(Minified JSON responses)

━━━━━━━━━━━━━━━━━━━━━━━━━━━━━━

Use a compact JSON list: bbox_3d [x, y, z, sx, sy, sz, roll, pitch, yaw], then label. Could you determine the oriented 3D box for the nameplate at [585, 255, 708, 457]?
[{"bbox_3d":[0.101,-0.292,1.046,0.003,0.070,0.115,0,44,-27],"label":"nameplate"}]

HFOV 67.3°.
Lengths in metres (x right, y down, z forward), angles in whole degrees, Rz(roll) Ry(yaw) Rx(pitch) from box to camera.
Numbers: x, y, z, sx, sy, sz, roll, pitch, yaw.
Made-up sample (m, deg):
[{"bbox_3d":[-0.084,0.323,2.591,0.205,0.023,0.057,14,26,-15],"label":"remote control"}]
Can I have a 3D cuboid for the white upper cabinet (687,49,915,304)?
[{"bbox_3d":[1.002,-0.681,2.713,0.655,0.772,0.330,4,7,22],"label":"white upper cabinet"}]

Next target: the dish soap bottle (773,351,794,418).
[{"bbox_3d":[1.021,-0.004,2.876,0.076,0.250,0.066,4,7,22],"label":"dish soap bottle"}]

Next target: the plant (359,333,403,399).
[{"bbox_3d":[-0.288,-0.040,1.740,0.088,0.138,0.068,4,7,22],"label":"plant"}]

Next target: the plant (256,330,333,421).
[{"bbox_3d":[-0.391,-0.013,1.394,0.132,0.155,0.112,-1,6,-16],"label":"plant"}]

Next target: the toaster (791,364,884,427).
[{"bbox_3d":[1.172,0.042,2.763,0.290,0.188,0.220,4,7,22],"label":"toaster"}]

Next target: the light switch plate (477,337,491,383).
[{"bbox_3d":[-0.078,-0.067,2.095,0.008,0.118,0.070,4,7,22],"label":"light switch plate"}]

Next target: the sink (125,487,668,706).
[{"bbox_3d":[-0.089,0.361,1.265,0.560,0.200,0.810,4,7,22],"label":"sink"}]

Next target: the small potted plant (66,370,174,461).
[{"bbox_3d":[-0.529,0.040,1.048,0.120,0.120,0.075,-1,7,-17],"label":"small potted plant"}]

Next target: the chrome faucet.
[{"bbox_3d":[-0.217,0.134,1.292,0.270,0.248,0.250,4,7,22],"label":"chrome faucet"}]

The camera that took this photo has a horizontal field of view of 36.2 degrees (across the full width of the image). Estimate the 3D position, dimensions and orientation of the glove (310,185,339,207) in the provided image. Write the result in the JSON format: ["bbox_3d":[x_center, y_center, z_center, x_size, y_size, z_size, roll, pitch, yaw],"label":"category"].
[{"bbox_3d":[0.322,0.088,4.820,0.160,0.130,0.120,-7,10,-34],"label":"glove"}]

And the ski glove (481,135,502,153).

━━━━━━━━━━━━━━━━━━━━━━━━━━━━━━

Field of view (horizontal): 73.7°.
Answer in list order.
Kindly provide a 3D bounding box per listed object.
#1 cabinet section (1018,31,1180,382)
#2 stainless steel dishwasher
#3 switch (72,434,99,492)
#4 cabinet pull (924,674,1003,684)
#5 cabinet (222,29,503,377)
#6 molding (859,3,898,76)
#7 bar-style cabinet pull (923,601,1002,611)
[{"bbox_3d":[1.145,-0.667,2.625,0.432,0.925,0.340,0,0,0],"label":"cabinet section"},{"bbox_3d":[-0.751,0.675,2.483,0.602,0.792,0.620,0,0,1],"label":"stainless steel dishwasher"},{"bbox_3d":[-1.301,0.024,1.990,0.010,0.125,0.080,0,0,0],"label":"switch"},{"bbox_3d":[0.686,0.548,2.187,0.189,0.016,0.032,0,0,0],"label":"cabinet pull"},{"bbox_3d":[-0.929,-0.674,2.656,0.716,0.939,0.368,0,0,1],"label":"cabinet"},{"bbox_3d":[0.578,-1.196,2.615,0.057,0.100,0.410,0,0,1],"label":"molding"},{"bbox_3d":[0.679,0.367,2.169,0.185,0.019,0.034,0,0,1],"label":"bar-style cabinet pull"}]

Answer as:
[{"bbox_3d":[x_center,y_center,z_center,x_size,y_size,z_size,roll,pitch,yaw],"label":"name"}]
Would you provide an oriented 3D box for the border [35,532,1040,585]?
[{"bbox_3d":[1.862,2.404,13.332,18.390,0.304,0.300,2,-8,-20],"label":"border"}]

━━━━━━━━━━━━━━━━━━━━━━━━━━━━━━

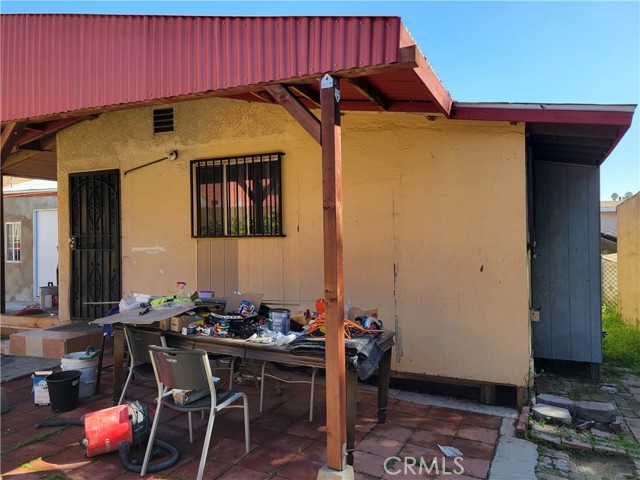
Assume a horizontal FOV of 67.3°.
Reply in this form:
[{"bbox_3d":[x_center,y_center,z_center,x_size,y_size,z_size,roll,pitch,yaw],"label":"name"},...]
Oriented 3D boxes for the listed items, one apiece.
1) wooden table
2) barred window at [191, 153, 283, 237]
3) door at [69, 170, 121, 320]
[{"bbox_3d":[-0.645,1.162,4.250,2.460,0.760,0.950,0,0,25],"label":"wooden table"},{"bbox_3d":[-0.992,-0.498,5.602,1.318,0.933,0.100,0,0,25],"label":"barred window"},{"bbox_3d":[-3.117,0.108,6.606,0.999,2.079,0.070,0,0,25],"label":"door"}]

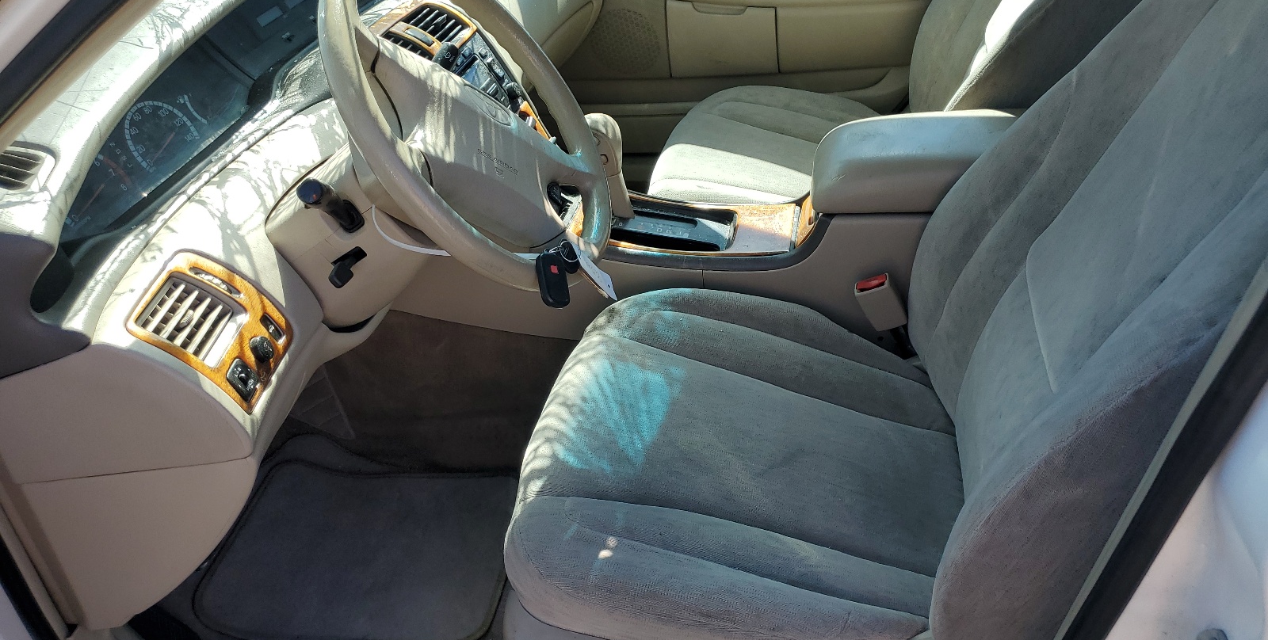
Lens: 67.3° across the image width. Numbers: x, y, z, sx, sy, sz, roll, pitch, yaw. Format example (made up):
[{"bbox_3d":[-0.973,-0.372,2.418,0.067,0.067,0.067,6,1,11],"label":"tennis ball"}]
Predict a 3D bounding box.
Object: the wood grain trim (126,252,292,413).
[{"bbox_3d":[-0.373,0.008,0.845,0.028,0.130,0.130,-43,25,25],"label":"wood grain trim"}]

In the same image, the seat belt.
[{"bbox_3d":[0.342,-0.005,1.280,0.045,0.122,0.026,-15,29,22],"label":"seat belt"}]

━━━━━━━━━━━━━━━━━━━━━━━━━━━━━━

▶ **Task item**:
Give the number of lines in the records above in which the word "bounding" appears. Include no other text.

▶ **Task result**:
2